An index of executive and consumer sentiment rose to 102.2 from a revised 102.1 in June, the European Commission in Brussels said yesterday. The median forecast in a Bloomberg News survey of 27 economists was for a drop to 101.9.
“Business and consumer confidence has gradually picked up since the crisis,” said Timo del Carpio, an economist at RBC Capital Markets in London.
“This is positive for growth as it lifts a key drag on investment and consumption decisions.”
The ECB last month introduced an unprecedented range of measures, including a negative deposit rate, to spark price growth and demand.
Yet the conflicts in Ukraine and the Middle East have combined with the lingering legacy of the debt crisis, including high unemployment and weak inflation, to blunt the impact of the ECB’s efforts.
Price stability in the eurozone is threatened “energy and food prices, relative price adjustment in stressed countries, exchange-rate behaviour, weak demand and high unemployment,” ECB president Mario Draghi said on July 9.
“Those threats are real and to cope with them the governing council is determined to keep the monetary policy stance accommodative for an extended period of time.”
Companies’ performance and their business outlook diverge. Berlin-based Zalando, Europe’s largest online-only shoe and fashion retailer, broke into profit in the second quarter and envisions an initial public offering as early as this year.

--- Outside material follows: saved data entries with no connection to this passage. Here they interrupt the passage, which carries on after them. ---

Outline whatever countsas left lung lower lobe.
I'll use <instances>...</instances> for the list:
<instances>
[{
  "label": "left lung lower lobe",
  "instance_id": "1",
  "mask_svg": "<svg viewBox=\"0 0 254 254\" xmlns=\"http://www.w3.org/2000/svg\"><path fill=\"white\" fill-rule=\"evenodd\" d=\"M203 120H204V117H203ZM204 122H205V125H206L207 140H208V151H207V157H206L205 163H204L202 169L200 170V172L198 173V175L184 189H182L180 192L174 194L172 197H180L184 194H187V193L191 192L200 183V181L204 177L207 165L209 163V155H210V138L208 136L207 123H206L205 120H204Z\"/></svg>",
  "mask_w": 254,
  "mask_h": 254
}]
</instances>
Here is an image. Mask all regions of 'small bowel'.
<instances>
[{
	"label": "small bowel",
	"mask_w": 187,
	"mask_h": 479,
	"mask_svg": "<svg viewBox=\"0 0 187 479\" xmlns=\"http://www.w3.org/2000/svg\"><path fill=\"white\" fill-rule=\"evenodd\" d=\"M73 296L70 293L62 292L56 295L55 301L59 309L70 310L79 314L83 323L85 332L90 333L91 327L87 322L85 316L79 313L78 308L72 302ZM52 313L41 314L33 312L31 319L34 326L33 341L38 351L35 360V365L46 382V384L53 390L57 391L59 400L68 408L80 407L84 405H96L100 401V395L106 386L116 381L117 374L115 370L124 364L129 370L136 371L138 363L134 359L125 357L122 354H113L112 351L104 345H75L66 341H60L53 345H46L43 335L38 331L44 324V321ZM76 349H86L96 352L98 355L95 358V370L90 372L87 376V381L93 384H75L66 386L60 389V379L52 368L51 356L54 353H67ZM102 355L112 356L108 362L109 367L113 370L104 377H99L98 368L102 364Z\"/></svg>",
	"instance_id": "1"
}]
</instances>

Meanwhile, Software, Germany’s second-biggest software maker, lowered its full-year forecast this month.
Quarterly euro-area growth will remain flat at 0.3% through the end of this year, according to a separate Bloomberg survey of economists.
Industrial confidence rose to minus 3.8 from minus 4.3 in June and construction sentiment increased to minus 28.2 from minus 31.7, according to today’s report. Sentiment in the services industry fell to 3.6 from 4.4. Consumer confidence was at minus 8.4 in line with a preliminary reading on July 23.
“The economic sentiment index is compatible with growth of at least 0.3% at the beginning of the summer,” said Paolo Mameli, an economist at Intesa Sanpaolo in Milan. “After a slowdown in the second quarter, growth could resume in the third.”